École d’architecture
de la ville & des territoires
Paris-Est

Conférence inaugurale

Tuesday 10 October 2017
à 13:00
Flash
Éav&t

Albert Pope Carbon 2065

The lecture will show recent work which demonstrates a new model of urban density. Capable of being realized over the next fifty year building cycle, the model is designed to cut per-capita energy consumption in North America by 75%. This reduction is the amount required to keep surface temperature warming to below 2 degrees Centigrade. Built on spine-based urban development, the model combines rewilded green corridors, carbon plantations and cross-laminated timber construction in an attempt to integrate the urban development into the carbon cycle. Beyond its immediate response to the ecological crisis, the project deploys wood in various states in a attempt to create a broad based material culture capable of replacing vernacular practices that were abandoned over a half-century ago.

Albert Pope is an architect in Houston, Texas and the Gus Sessions Wortham Professor of Architecture at Rice University.

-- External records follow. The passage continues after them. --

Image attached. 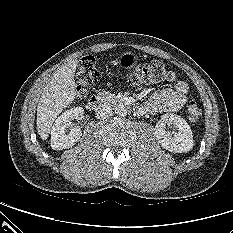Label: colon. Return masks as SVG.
Segmentation results:
<instances>
[{
  "instance_id": "colon-1",
  "label": "colon",
  "mask_w": 233,
  "mask_h": 233,
  "mask_svg": "<svg viewBox=\"0 0 233 233\" xmlns=\"http://www.w3.org/2000/svg\"><path fill=\"white\" fill-rule=\"evenodd\" d=\"M98 61L99 58L95 55H87L81 59L76 75V93L78 98H86L94 82L100 77L101 72L98 67ZM128 79L132 84H154L173 81L175 74L164 63L152 61L136 66ZM186 117L192 124L199 122L201 110L195 101L187 103Z\"/></svg>"
}]
</instances>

He has lectured, exhibited and written extensively on the evolution of contemporary urban form. He is the the winner of design awards from the national and local chapters of the American Institute of Architects and has received funding for design work from the National Endowment for the Arts and the Shell Center for Sustainability. He is the author of Ladders (Princeton Architectural Press, 2014) and a fellow at the Kinder Institute for Urban Research. He is the founding Director of Present Future, a design program and think tank at Rice University School of Architecture. He is currently engaged in climate driven urban redevelopment producing large scale planning projects for Houston and Detroit.